Lab Samples: Traceable and Non-Traceable Measured Values¶
ConCertainty distinguishes between two types of lab samples – depending on whether the measured values obtained with them are traceable or not. This distinction determines which statements you can make about your measurements and which calculation steps are possible when determining measurement uncertainty.
Non-Traceable Measurements¶
By repeatedly measuring the same sample over time, you can determine whether the results are consistent: if the values show little scatter, the measurement is precise. Whether the measured value is correct – i.e., whether it accurately reflects the actual composition – cannot be derived from this.
This aspect feeds into the contribution to reproducibility of measurement uncertainty.
In ConCertainty, you create such samples as lab samples without certificate data.
Traceable Measurements¶
If a certificate with documented reference values is available for a sample – e.g., for a certified reference material (CRM) or a standard – your own measured values are traceable to these values. This allows you to check whether your own measured values agree with the certified values: a systematic deviation indicates a bias.
This aspect can feed into the determination of measurement uncertainty via the contribution to comparability (trueness).
In ConCertainty, you create such samples as lab samples with certificate data. The certificate contains, for each parameter:
- the certified value with unit
- the associated uncertainty
- the coverage factor k, if it deviates from the certificate-wide value for a specific parameter
Info
Lab samples with stored certificate data are marked in the overview list with a quality mark symbol.

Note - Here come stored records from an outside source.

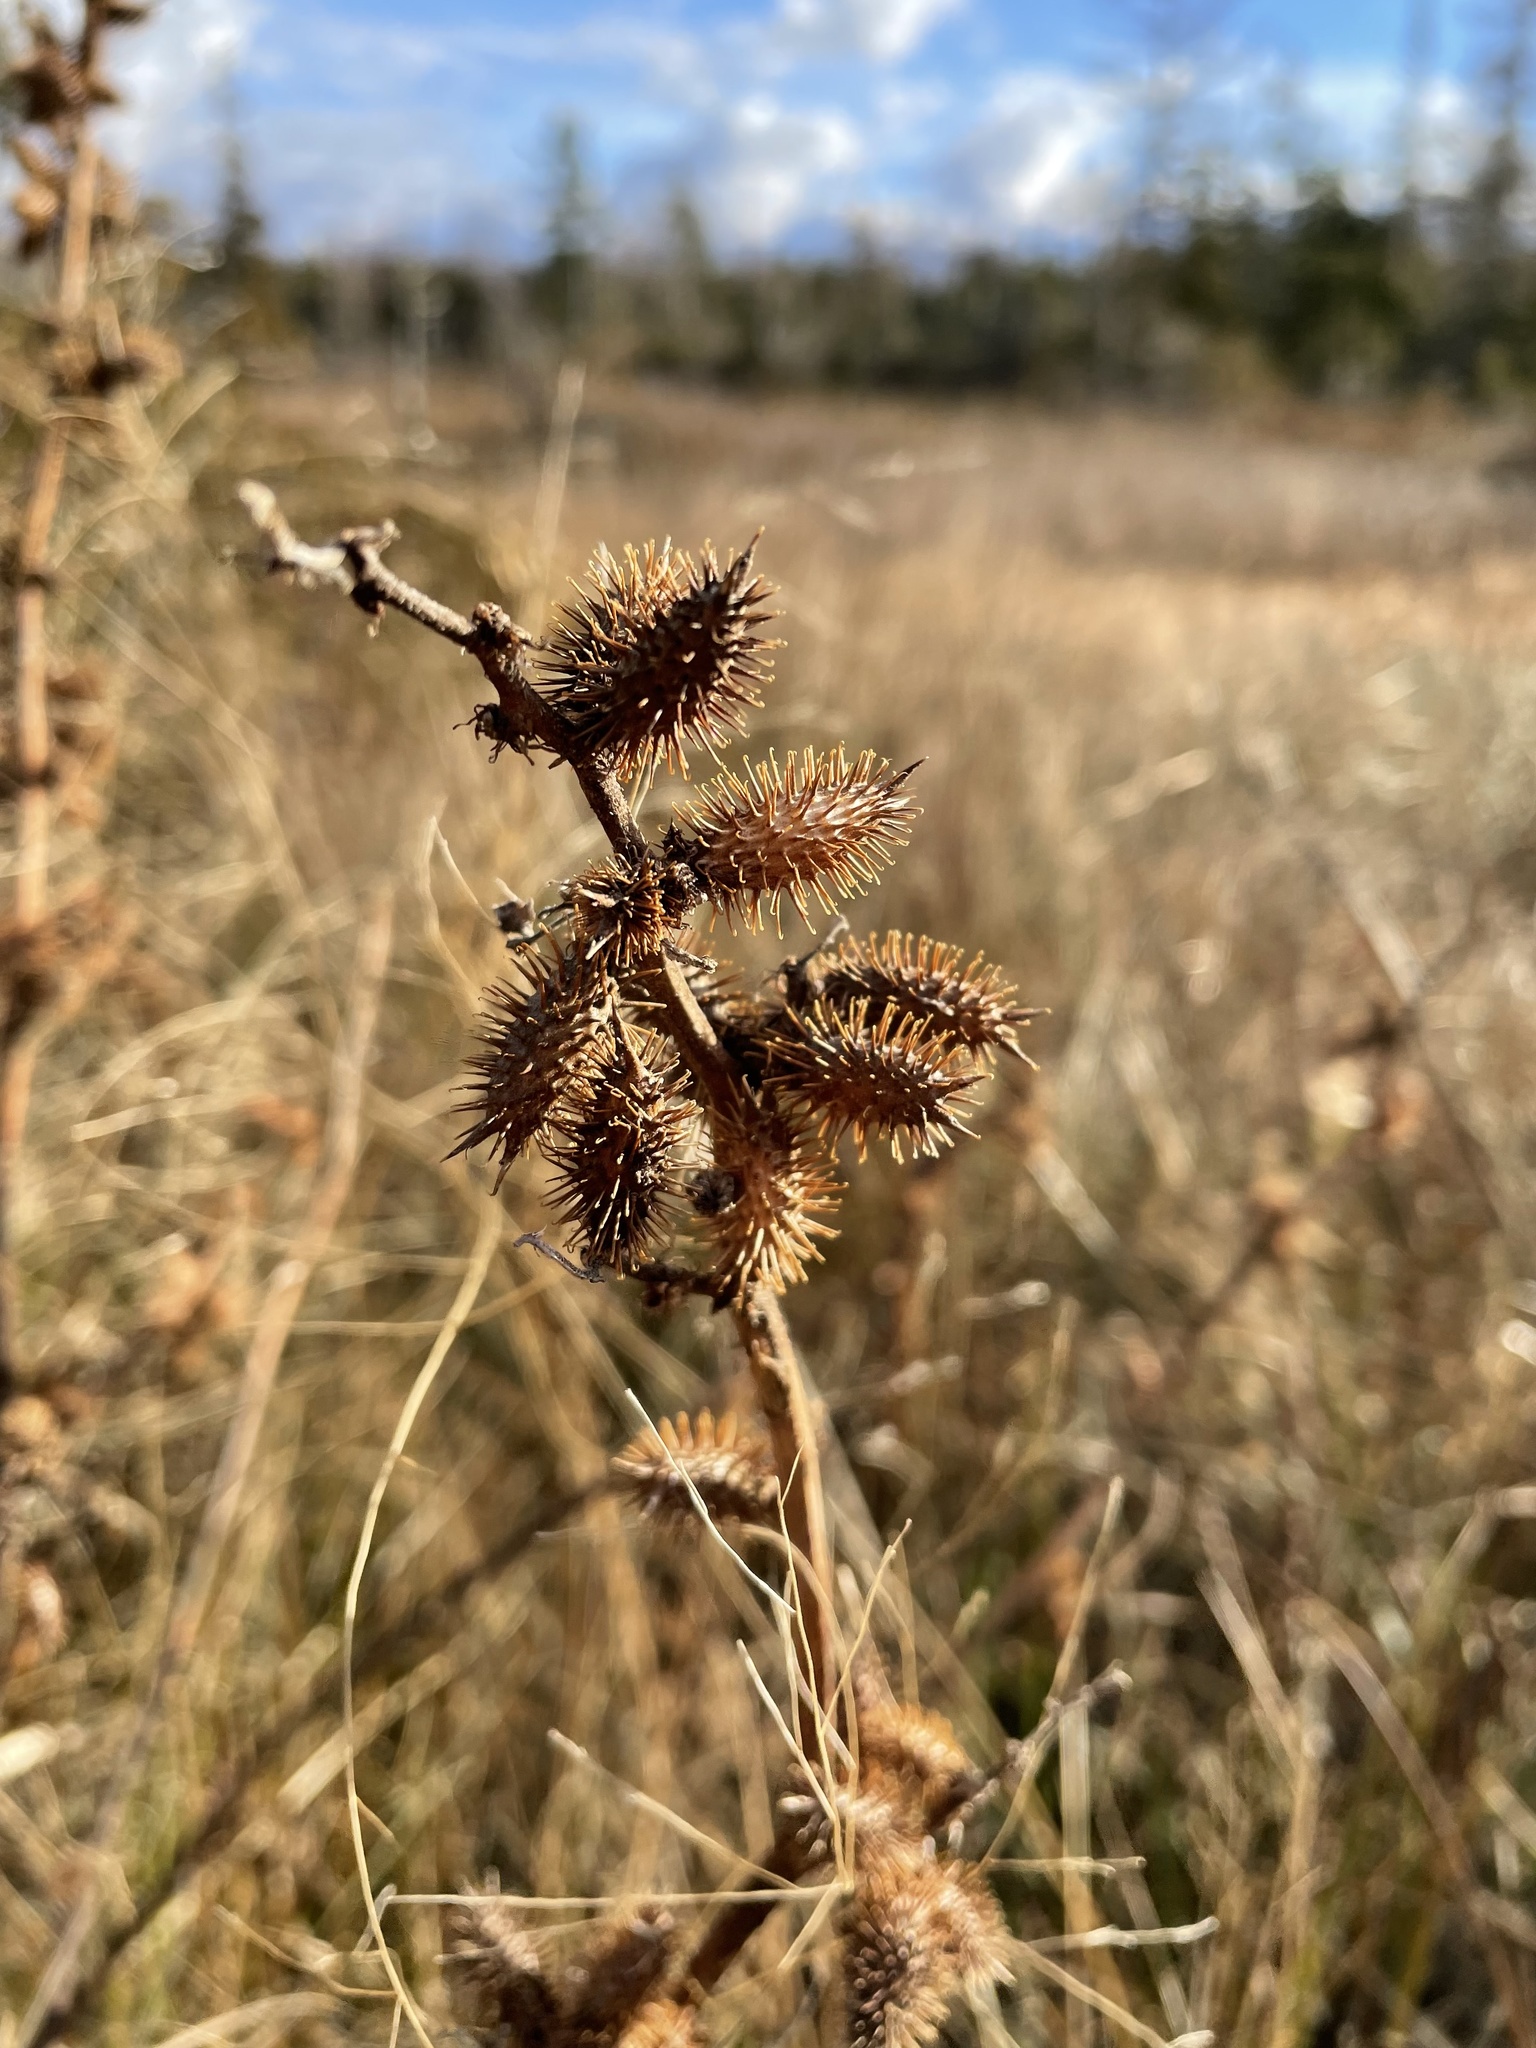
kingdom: Plantae
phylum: Tracheophyta
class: Magnoliopsida
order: Asterales
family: Asteraceae
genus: Xanthium
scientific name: Xanthium strumarium
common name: Rough cocklebur
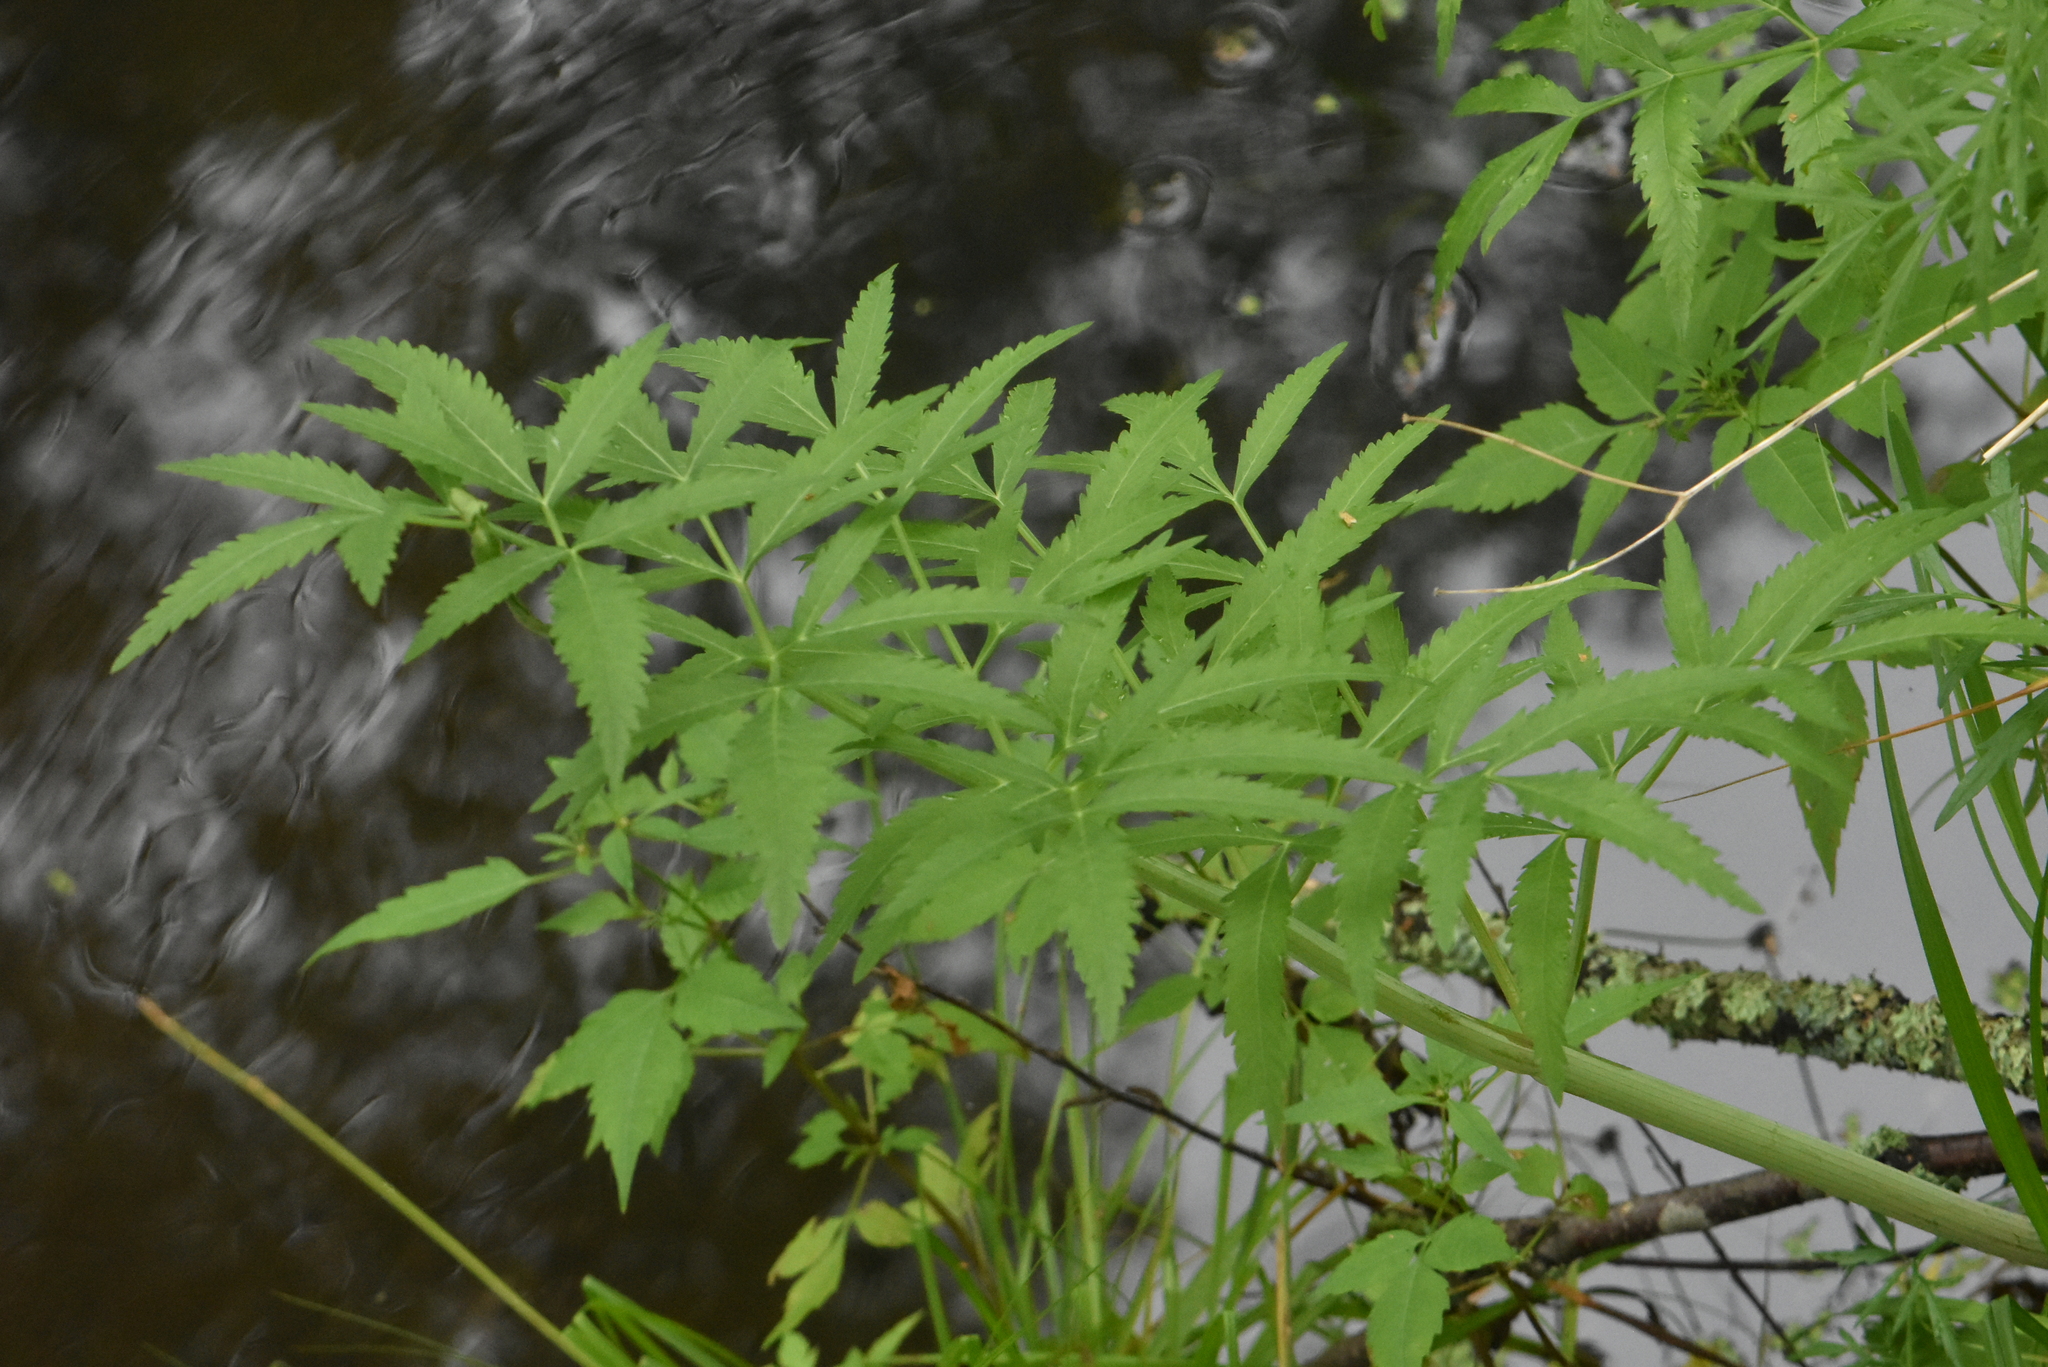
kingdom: Plantae
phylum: Tracheophyta
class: Magnoliopsida
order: Apiales
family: Apiaceae
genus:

Impact on Measurement Uncertainty Determination¶
The type of lab sample determines which calculation steps its measured values can feed into:
| Without Certificate Data | With Certificate Data | |
|---|---|---|
| Contribution to reproducibility | ✓ | ✓ |
| Contribution to comparability | – | ✓ |
If no measurement data is available for a parameter on a sample with certificate data, the comparability component for this parameter cannot be calculated – in this case, the calculation is automatically omitted.
Info
Make sure that the parameters listed in the certificate match the parameters of the test profile used. Only then can it be ensured that the sample can be fully used as a comparability sample.